YOUR INSTRUCTIONS
Your task is to repeat the entries underneath exactly, minus the pictures.

Plain-text document sources

- - - - -

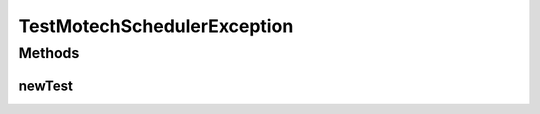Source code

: .. java:import:: org.junit Test

.. java:import:: org.motechproject.scheduler.exception MotechSchedulerException

TestMotechSchedulerException
============================

.. java:package:: org.motechproject.scheduler.domain
   :noindex:

.. java:type:: public class TestMotechSchedulerException

Methods
-------
newTest
^^^^^^^

.. java:method:: @Test public void newTest() throws Exception
   :outertype: TestMotechSchedulerException

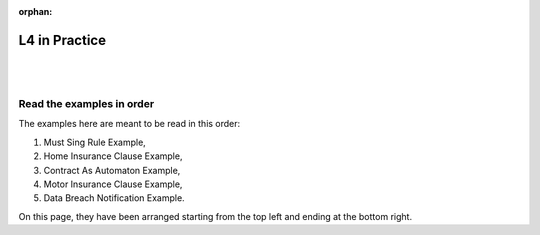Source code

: :orphan:

.. _examples:

##############
L4 in Practice
##############
|
|

.. grid:: 3

    .. grid-item-card:: Must Sing Rule Example
        :link: returning-examples-must-sing
        :link-type: doc

        Examine a simple legal rule in L4.

    .. grid-item-card:: Home Insurance Clause Example
        :link: returning-examples-home-insurance-clause
        :link-type: doc

        Formalise a longer legal rule using a home insurance policy.

    .. grid-item-card:: Contract As Automaton Example
        :link: returning-examples-contract-automaton
        :link-type: doc

        Explore ways to formalise rules with multiple sections.

.. grid:: 2

    .. grid-item-card:: Motor Insurance Use Case
        :link: returning-examples-motor-insurance
        :link-type: doc

        Learn to read an L4 encoding.

    .. grid-item-card:: Data Breach Notification Use Case
        :link: returning-examples-pdpa-dbno
        :link-type: doc

        Study an L4 encoding of actual legislation.

==========================
Read the examples in order
==========================

The examples here are meant to be read in this order:

1. Must Sing Rule Example,
2. Home Insurance Clause Example,
3. Contract As Automaton Example,
4. Motor Insurance Clause Example,
5. Data Breach Notification Example.

On this page, they have been arranged starting from the top left and ending at the bottom right.






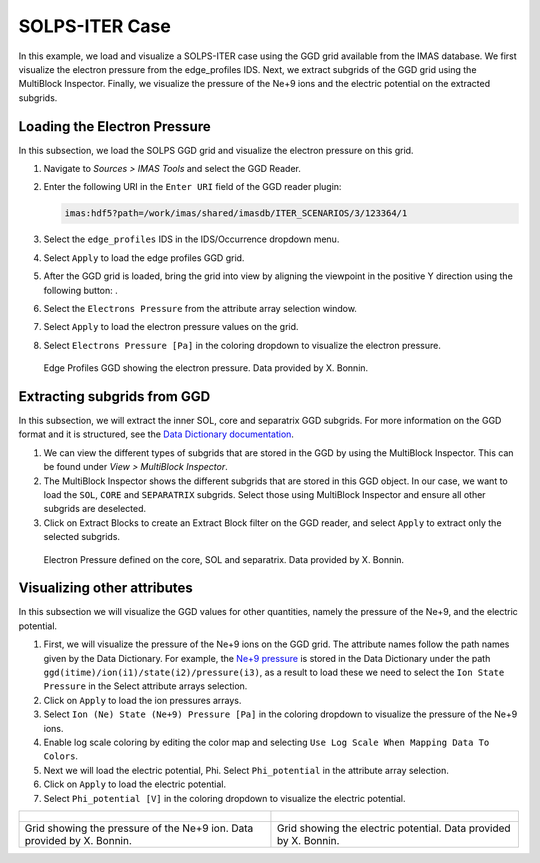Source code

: .. _`training_solps`:

SOLPS-ITER Case
---------------

In this example, we load and visualize a SOLPS-ITER case using the GGD grid available from the IMAS database. We first visualize the electron pressure from the edge_profiles IDS. Next, we extract subgrids of the GGD grid using the MultiBlock Inspector. Finally, we visualize the pressure of the Ne+9 ions and the electric potential on the extracted subgrids.

Loading the Electron Pressure
^^^^^^^^^^^^^^^^^^^^^^^^^^^^^
In this subsection, we load the SOLPS GGD grid and visualize the electron pressure on this grid.

.. |ico1| image:: images/rotate_axis.png

#. Navigate to *Sources > IMAS Tools* and select the GGD Reader.
#. Enter the following URI in the ``Enter URI`` field of the GGD reader plugin:

   .. code-block:: bash

      imas:hdf5?path=/work/imas/shared/imasdb/ITER_SCENARIOS/3/123364/1

#. Select the ``edge_profiles`` IDS in the IDS/Occurrence dropdown menu.
#. Select ``Apply`` to load the edge profiles GGD grid.
#. After the GGD grid is loaded, bring the grid into view by aligning the viewpoint in the positive Y direction using the following button: |ico1|.
#. Select the ``Electrons Pressure`` from the attribute array selection window.
#. Select ``Apply`` to load the electron pressure values on the grid.
#. Select ``Electrons Pressure [Pa]`` in the coloring dropdown to visualize the electron pressure.


.. figure:: images/training/solps_electron_pressure.png

   Edge Profiles GGD showing the electron pressure. Data provided by X. Bonnin.

Extracting subgrids from GGD
^^^^^^^^^^^^^^^^^^^^^^^^^^^^
In this subsection, we will extract the inner SOL, core and separatrix GGD subgrids. For more information on the GGD format and it is structured, see the `Data Dictionary documentation <https://imas-data-dictionary.readthedocs.io/en/latest/ggd_guide/doc.html>`_.

#. We can view the different types of subgrids that are stored in the GGD by using the MultiBlock Inspector. This can be found under *View > MultiBlock Inspector*.
#. The MultiBlock Inspector shows the different subgrids that are stored in this GGD object. In our case, we want to load the ``SOL``, ``CORE`` and ``SEPARATRIX`` subgrids. Select those using MultiBlock Inspector and ensure all other subgrids are deselected.
#. Click on Extract Blocks to create an Extract Block filter on the GGD reader, and select ``Apply`` to extract only the selected subgrids.


.. figure:: images/training/solps_multiblock.png

   Electron Pressure defined on the core, SOL and separatrix. Data provided by X. Bonnin.


Visualizing other attributes
^^^^^^^^^^^^^^^^^^^^^^^^^^^^
In this subsection we will visualize the GGD values for other quantities, namely the pressure of the Ne+9, and the electric potential.

#. First, we will visualize the pressure of the Ne+9 ions on the GGD grid. The attribute names follow the path names given by the Data Dictionary. For example, the `Ne+9 pressure <https://imas-data-dictionary.readthedocs.io/en/latest/generated/ids/edge_profiles.html#edge_profiles-ggd-ion-state-pressure>`_ is stored in the Data Dictionary under the path ``ggd(itime)/ion(i1)/state(i2)/pressure(i3)``, as a result to load these we need to select the ``Ion State Pressure`` in the Select attribute arrays selection. 
#. Click on ``Apply`` to load the ion pressures arrays.
#. Select ``Ion (Ne) State (Ne+9) Pressure [Pa]`` in the coloring dropdown to visualize the pressure of the Ne+9 ions.
#. Enable log scale coloring by editing the color map and selecting ``Use Log Scale When Mapping Data To Colors``.
#. Next we will load the electric potential, Phi. Select ``Phi_potential`` in the attribute array selection. 
#. Click on ``Apply`` to load the electric potential.
#. Select ``Phi_potential [V]`` in the coloring dropdown to visualize the electric potential.

.. list-table::
   :widths: 50 49
   :header-rows: 0

   * - .. figure:: images/training/solps_ne9.png
         :height: 600px
     - .. figure:: images/training/solps_phi.png
         :height: 600px
   * - Grid showing the pressure of the Ne+9 ion. Data provided by X. Bonnin.
     - Grid showing the electric potential. Data provided by X. Bonnin.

- - - - -

SOLUTION FOR THIS EXERCISE
Source code

: .. java:import:: org.junit Test

.. java:import:: org.motechproject.scheduler.exception MotechSchedulerException

TestMotechSchedulerException
============================

.. java:package:: org.motechproject.scheduler.domain
   :noindex:

.. java:type:: public class TestMotechSchedulerException

Methods
-------
newTest
^^^^^^^

.. java:method:: @Test public void newTest() throws Exception
   :outertype: TestMotechSchedulerException

Source code

: :orphan:

.. _examples:

##############
L4 in Practice
##############
|
|

.. grid:: 3

    .. grid-item-card:: Must Sing Rule Example
        :link: returning-examples-must-sing
        :link-type: doc

        Examine a simple legal rule in L4.

    .. grid-item-card:: Home Insurance Clause Example
        :link: returning-examples-home-insurance-clause
        :link-type: doc

        Formalise a longer legal rule using a home insurance policy.

    .. grid-item-card:: Contract As Automaton Example
        :link: returning-examples-contract-automaton
        :link-type: doc

        Explore ways to formalise rules with multiple sections.

.. grid:: 2

    .. grid-item-card:: Motor Insurance Use Case
        :link: returning-examples-motor-insurance
        :link-type: doc

        Learn to read an L4 encoding.

    .. grid-item-card:: Data Breach Notification Use Case
        :link: returning-examples-pdpa-dbno
        :link-type: doc

        Study an L4 encoding of actual legislation.

==========================
Read the examples in order
==========================

The examples here are meant to be read in this order:

1. Must Sing Rule Example,
2. Home Insurance Clause Example,
3. Contract As Automaton Example,
4. Motor Insurance Clause Example,
5. Data Breach Notification Example.

On this page, they have been arranged starting from the top left and ending at the bottom right.






Source code

: .. _`training_solps`:

SOLPS-ITER Case
---------------

In this example, we load and visualize a SOLPS-ITER case using the GGD grid available from the IMAS database. We first visualize the electron pressure from the edge_profiles IDS. Next, we extract subgrids of the GGD grid using the MultiBlock Inspector. Finally, we visualize the pressure of the Ne+9 ions and the electric potential on the extracted subgrids.

Loading the Electron Pressure
^^^^^^^^^^^^^^^^^^^^^^^^^^^^^
In this subsection, we load the SOLPS GGD grid and visualize the electron pressure on this grid.

.. |ico1| image:: images/rotate_axis.png

#. Navigate to *Sources > IMAS Tools* and select the GGD Reader.
#. Enter the following URI in the ``Enter URI`` field of the GGD reader plugin:

   .. code-block:: bash

      imas:hdf5?path=/work/imas/shared/imasdb/ITER_SCENARIOS/3/123364/1

#. Select the ``edge_profiles`` IDS in the IDS/Occurrence dropdown menu.
#. Select ``Apply`` to load the edge profiles GGD grid.
#. After the GGD grid is loaded, bring the grid into view by aligning the viewpoint in the positive Y direction using the following button: |ico1|.
#. Select the ``Electrons Pressure`` from the attribute array selection window.
#. Select ``Apply`` to load the electron pressure values on the grid.
#. Select ``Electrons Pressure [Pa]`` in the coloring dropdown to visualize the electron pressure.


.. figure:: images/training/solps_electron_pressure.png

   Edge Profiles GGD showing the electron pressure. Data provided by X. Bonnin.

Extracting subgrids from GGD
^^^^^^^^^^^^^^^^^^^^^^^^^^^^
In this subsection, we will extract the inner SOL, core and separatrix GGD subgrids. For more information on the GGD format and it is structured, see the `Data Dictionary documentation <https://imas-data-dictionary.readthedocs.io/en/latest/ggd_guide/doc.html>`_.

#. We can view the different types of subgrids that are stored in the GGD by using the MultiBlock Inspector. This can be found under *View > MultiBlock Inspector*.
#. The MultiBlock Inspector shows the different subgrids that are stored in this GGD object. In our case, we want to load the ``SOL``, ``CORE`` and ``SEPARATRIX`` subgrids. Select those using MultiBlock Inspector and ensure all other subgrids are deselected.
#. Click on Extract Blocks to create an Extract Block filter on the GGD reader, and select ``Apply`` to extract only the selected subgrids.


.. figure:: images/training/solps_multiblock.png

   Electron Pressure defined on the core, SOL and separatrix. Data provided by X. Bonnin.


Visualizing other attributes
^^^^^^^^^^^^^^^^^^^^^^^^^^^^
In this subsection we will visualize the GGD values for other quantities, namely the pressure of the Ne+9, and the electric potential.

#. First, we will visualize the pressure of the Ne+9 ions on the GGD grid. The attribute names follow the path names given by the Data Dictionary. For example, the `Ne+9 pressure <https://imas-data-dictionary.readthedocs.io/en/latest/generated/ids/edge_profiles.html#edge_profiles-ggd-ion-state-pressure>`_ is stored in the Data Dictionary under the path ``ggd(itime)/ion(i1)/state(i2)/pressure(i3)``, as a result to load these we need to select the ``Ion State Pressure`` in the Select attribute arrays selection. 
#. Click on ``Apply`` to load the ion pressures arrays.
#. Select ``Ion (Ne) State (Ne+9) Pressure [Pa]`` in the coloring dropdown to visualize the pressure of the Ne+9 ions.
#. Enable log scale coloring by editing the color map and selecting ``Use Log Scale When Mapping Data To Colors``.
#. Next we will load the electric potential, Phi. Select ``Phi_potential`` in the attribute array selection. 
#. Click on ``Apply`` to load the electric potential.
#. Select ``Phi_potential [V]`` in the coloring dropdown to visualize the electric potential.

.. list-table::
   :widths: 50 49
   :header-rows: 0

   * - .. figure:: images/training/solps_ne9.png
         :height: 600px
     - .. figure:: images/training/solps_phi.png
         :height: 600px
   * - Grid showing the pressure of the Ne+9 ion. Data provided by X. Bonnin.
     - Grid showing the electric potential. Data provided by X. Bonnin.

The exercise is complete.